Go to Settings > Apps > Mosquitto broker > Configuration and make sure the certificate file and private key file names match what you installed. Save the changes and restart the broker.
Installing the CA certificate on your Droplet
Open the Droplet app and navigate to the MQTT options. Enable the TLS slider and paste in the contents of the ca.crt file. You most likely also want to change the port to 8883 - by default, the HA Mosquitto broker uses port 8883 for MQTTS. Copy the CA certificate to the Droplet app.
Save the changes. Communications between your Droplet and MQTT broker will now be encrypted, and the Droplet will verify that the server’s certificate was issued by its trusted CA.
Troubleshooting
Troubleshooting
If you are having trouble connecting your Droplet over MQTTS, here are some things to try:
Are you able to connect your Droplet to your MQTT broker without TLS, over port 1883? If even that fails, it indicates something else is wrong with your setup. See this article for information on basic MQTT setup.
Check the logs in the HA Mosquitto app.

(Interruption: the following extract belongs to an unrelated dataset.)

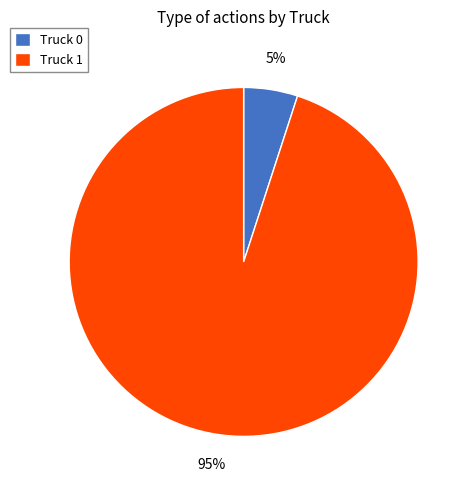

To the nearest percent, what portion does Truck 0 represent?

5%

If there are messages about being unable to open
server.crtorserver.key, make sure you did not set a passphrase when creating them.Make sure you correctly entered the Common Name as a fully-qualified domain name that matches the domain name of your Home Assistant, such as
homeassistant.local- with no “https://” at the beginning or port at the end.Make sure you selected the correct port to use for MQTTS. Typically, it is 8883. You can check that this matches the port selected for MQTTS on your broker’s settings page.
If you used something like Apple Notes to transfer the certificate from your computer to the Droplet app, it may inadvertently modify the certificate (by adding whitespace, or converting some characters to rich text), which will invalidate the certificate. Make sure you copy the certificate into the Droplet app through some means that does not alter the input in any way.